* Task prompt *
Reproduce exactly the lines from the one that holds "right elbow: (58, 123)" through the last line of the entries, both ends included, but not the pictures.

* Given records *
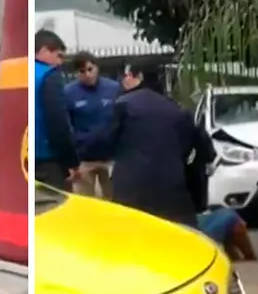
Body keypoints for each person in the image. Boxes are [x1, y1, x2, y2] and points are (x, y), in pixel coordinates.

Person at [82, 65, 215, 225]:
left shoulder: (123, 104)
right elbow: (206, 150)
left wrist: (77, 157)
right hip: (173, 195)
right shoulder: (177, 110)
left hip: (131, 194)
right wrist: (188, 168)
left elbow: (103, 140)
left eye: (127, 74)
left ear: (139, 77)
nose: (123, 80)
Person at [64, 51, 120, 198]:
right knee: (84, 204)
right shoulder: (68, 93)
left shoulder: (114, 89)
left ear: (97, 68)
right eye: (82, 71)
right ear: (76, 73)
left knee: (114, 202)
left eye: (90, 69)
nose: (88, 75)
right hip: (84, 160)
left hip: (111, 157)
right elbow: (65, 125)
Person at [33, 30, 80, 191]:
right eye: (58, 56)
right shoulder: (49, 76)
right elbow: (58, 123)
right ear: (44, 51)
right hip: (48, 162)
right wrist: (71, 162)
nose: (60, 63)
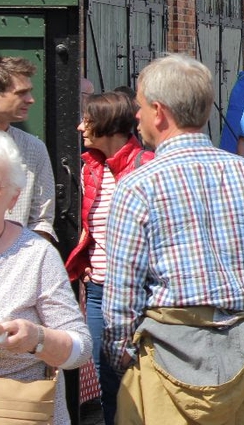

* Solution *
right elbow: (58, 123)
right ear: (44, 51)
right hip: (48, 162)
right wrist: (71, 162)
nose: (60, 63)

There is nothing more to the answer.